## Exercise description
Please set the lines down again exactly, from the top of the entries through the line that contains "right back paw: (542, 451)".

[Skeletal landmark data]
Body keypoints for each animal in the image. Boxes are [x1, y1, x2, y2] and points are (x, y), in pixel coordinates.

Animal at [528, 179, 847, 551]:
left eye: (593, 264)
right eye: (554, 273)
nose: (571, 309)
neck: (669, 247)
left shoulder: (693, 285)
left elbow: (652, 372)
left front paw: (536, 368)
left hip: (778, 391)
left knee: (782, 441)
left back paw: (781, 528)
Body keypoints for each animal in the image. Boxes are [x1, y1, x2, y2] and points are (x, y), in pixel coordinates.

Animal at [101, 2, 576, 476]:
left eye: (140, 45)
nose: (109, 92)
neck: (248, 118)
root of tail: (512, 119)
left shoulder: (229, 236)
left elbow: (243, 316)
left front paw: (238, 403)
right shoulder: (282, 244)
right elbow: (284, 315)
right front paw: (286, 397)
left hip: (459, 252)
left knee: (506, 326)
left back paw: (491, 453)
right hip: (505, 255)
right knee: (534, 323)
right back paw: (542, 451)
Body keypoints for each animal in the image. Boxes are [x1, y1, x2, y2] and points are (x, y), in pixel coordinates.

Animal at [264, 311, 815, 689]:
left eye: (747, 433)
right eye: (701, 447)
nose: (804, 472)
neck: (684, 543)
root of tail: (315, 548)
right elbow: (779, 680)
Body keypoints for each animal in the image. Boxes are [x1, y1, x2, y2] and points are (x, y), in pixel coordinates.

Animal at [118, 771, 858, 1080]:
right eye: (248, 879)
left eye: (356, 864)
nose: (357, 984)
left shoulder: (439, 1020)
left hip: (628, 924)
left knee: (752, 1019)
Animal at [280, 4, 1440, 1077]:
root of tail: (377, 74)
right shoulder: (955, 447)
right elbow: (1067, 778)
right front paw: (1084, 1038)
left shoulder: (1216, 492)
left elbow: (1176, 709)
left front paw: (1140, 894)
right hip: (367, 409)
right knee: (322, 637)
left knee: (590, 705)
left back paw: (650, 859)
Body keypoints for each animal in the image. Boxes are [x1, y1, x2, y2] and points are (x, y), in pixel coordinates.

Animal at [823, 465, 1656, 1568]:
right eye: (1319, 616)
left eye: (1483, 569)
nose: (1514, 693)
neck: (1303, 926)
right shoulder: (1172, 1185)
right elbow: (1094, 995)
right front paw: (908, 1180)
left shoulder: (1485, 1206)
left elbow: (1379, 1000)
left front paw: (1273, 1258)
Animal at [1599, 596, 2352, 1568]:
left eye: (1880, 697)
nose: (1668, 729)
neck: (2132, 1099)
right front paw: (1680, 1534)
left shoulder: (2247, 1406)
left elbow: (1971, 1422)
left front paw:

## Written solution
Body keypoints for each animal in the image. Boxes are [x1, y1, x2, y2] and points are (x, y), in pixel coordinates.

Animal at [528, 179, 847, 551]:
left eye: (593, 264)
right eye: (554, 273)
nose: (571, 309)
neck: (669, 247)
left shoulder: (693, 285)
left elbow: (652, 372)
left front paw: (536, 368)
left hip: (778, 391)
left knee: (782, 441)
left back paw: (781, 528)
Body keypoints for each animal in the image. Boxes are [x1, y1, x2, y2] and points are (x, y), in pixel coordinates.

Animal at [101, 2, 576, 476]:
left eye: (140, 45)
nose: (109, 92)
neck: (248, 118)
root of tail: (512, 119)
left shoulder: (229, 236)
left elbow: (243, 316)
left front paw: (238, 403)
right shoulder: (282, 244)
right elbow: (284, 315)
right front paw: (286, 397)
left hip: (459, 252)
left knee: (506, 326)
left back paw: (491, 453)
right hip: (505, 255)
right knee: (534, 323)
right back paw: (542, 451)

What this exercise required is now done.